**Exercise text:**
United States District Court, E.D. Virginia, Richmond Division

April 11, 2019

JERRY WELTY, JR., Plaintiff,
v.
PETE MELETIS, et al., Defendants.

          MEMORANDUM OPINION

          John A. Gibney, Jr. United States District Judge

         Jerry Welty, Jr., a Virginia inmate proceeding pro se and in forma pauperis, filed this 42 U.S.C. § 1983 action.[1] The matter is proceeding on Welty's Fourth Particularized Complaint ("Complaint," ECF No. 94) against Pete Meletis, George Hurlock, and Glendell Hill ("Defendants"). Meletis is the Superintendent of the Prince William Manassas Regional Adult Detention Center ("ADC"). (ECF No. 1, at 2.) Hurlock is the Director of Security at the ADC. (Id. at 3.) Hill is the Chairman of the Prince William-Manassas Jail Board. (Id. at 4.) The matter is before the Court on Defendants* Motion to Dismiss and the Court's obligation to review prisoner actions pursuant to 28 U.S.C. § 1915(e)(2). Welty has responded. For the reasons set forth below, the Motion to Dismiss (ECF No. 98) will be GRANTED IN PART and DENIED IN PART.

**Your tasks:**
(1) Answer these about the memorandum opinion:
(a) On what date was it issued?
(b) What position does Hurlock hold at the ADC?
(c) What ECF number does the Motion to Dismiss carry?
(2) Reproduce the stretch of the memorandum opinion from "John A. Gibney, Jr." through "DENIED IN PART.".
(3) Resume the memorandum opinion on Welty's lawsuit from the point where it stops.
You won't need the lines that follow the opinion.

**Source data:**
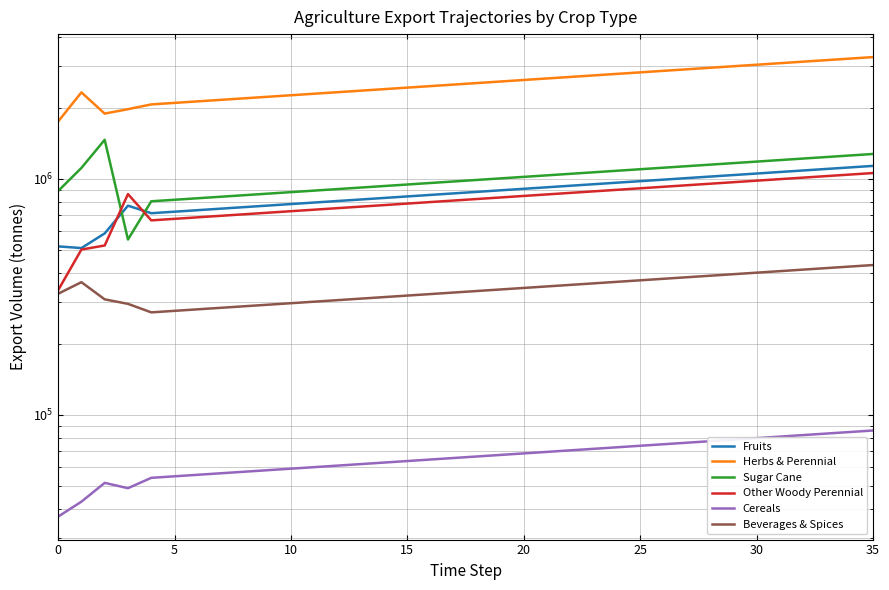

What is the value of the Herbs & Perennial point at the 11th from the left?

1887584.4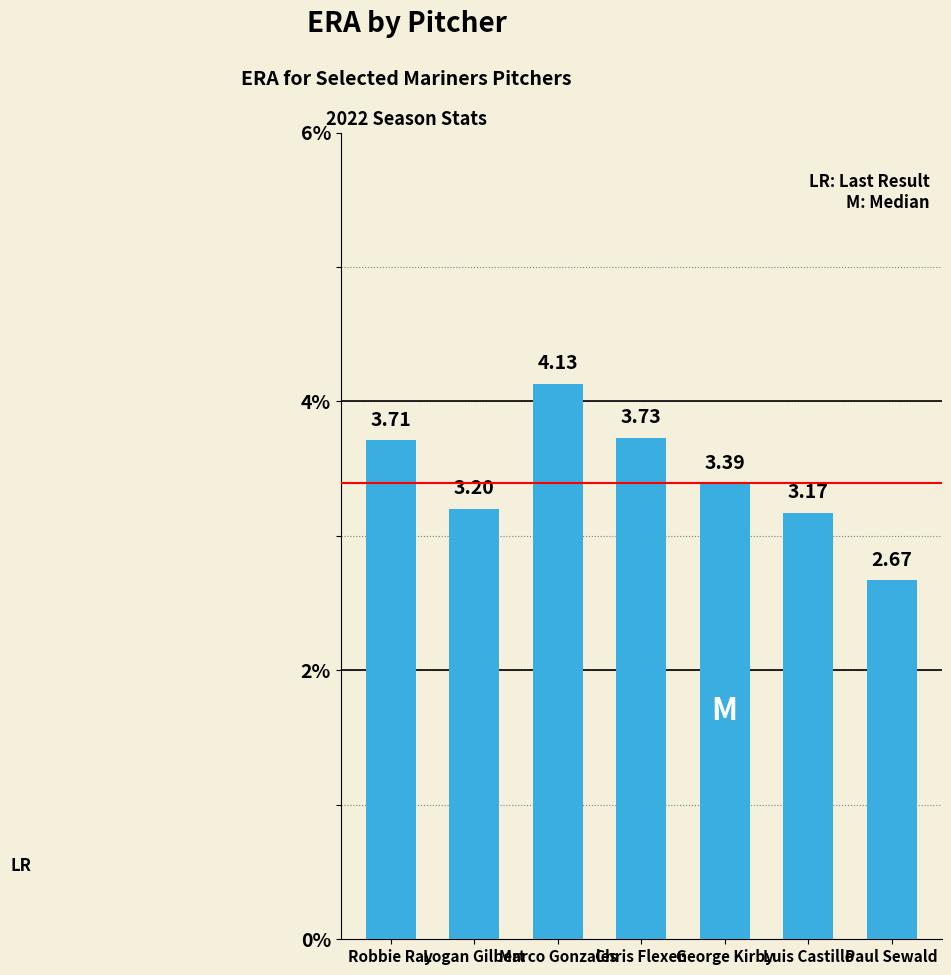

The value at Luis Castillo is 3.2. True or false?

True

**Outputs for the tasks:**
(1)
(a) April 11, 2019
(b) Director of Security
(c) ECF No. 98

(2)
John A. Gibney, Jr. United States District Judge

         Jerry Welty, Jr., a Virginia inmate proceeding pro se and in forma pauperis, filed this 42 U.S.C. § 1983 action.[1] The matter is proceeding on Welty's Fourth Particularized Complaint ("Complaint," ECF No. 94) against Pete Meletis, George Hurlock, and Glendell Hill ("Defendants"). Meletis is the Superintendent of the Prince William Manassas Regional Adult Detention Center ("ADC"). (ECF No. 1, at 2.) Hurlock is the Director of Security at the ADC. (Id. at 3.) Hill is the Chairman of the Prince William-Manassas Jail Board. (Id. at 4.) The matter is before the Court on Defendants* Motion to Dismiss and the Court's obligation to review prisoner actions pursuant to 28 U.S.C. § 1915(e)(2). Welty has responded. For the reasons set forth below, the Motion to Dismiss (ECF No. 98) will be GRANTED IN PART and DENIED IN PART.

(3)
         I. STANDARD FOR MOTION TO DISMISS

         Pursuant to the Prison Litigation Reform Act ("PLRA") this Court must dismiss any action filed by a prisoner if the Court determines the action (1) "is frivolous" or (2) "fails to state a claim on which relief may be granted." 28 U.S.C. § 1915(e)(2); see 28 U.S.C. § 1915A. The first standard includes claims based upon "an indisputably meritless legal theory," or claims where the "factual contentions are clearly baseless." Clay v. Yates, 809 F.Supp. 417, 427 (E.D. Va. 1992) (quoting Neitzke v. Williams, 490 U.S. 319, 327 (1989)). The second standard is the familiar standard for a motion to dismiss under Fed.R.Civ.P. 12(b)(6).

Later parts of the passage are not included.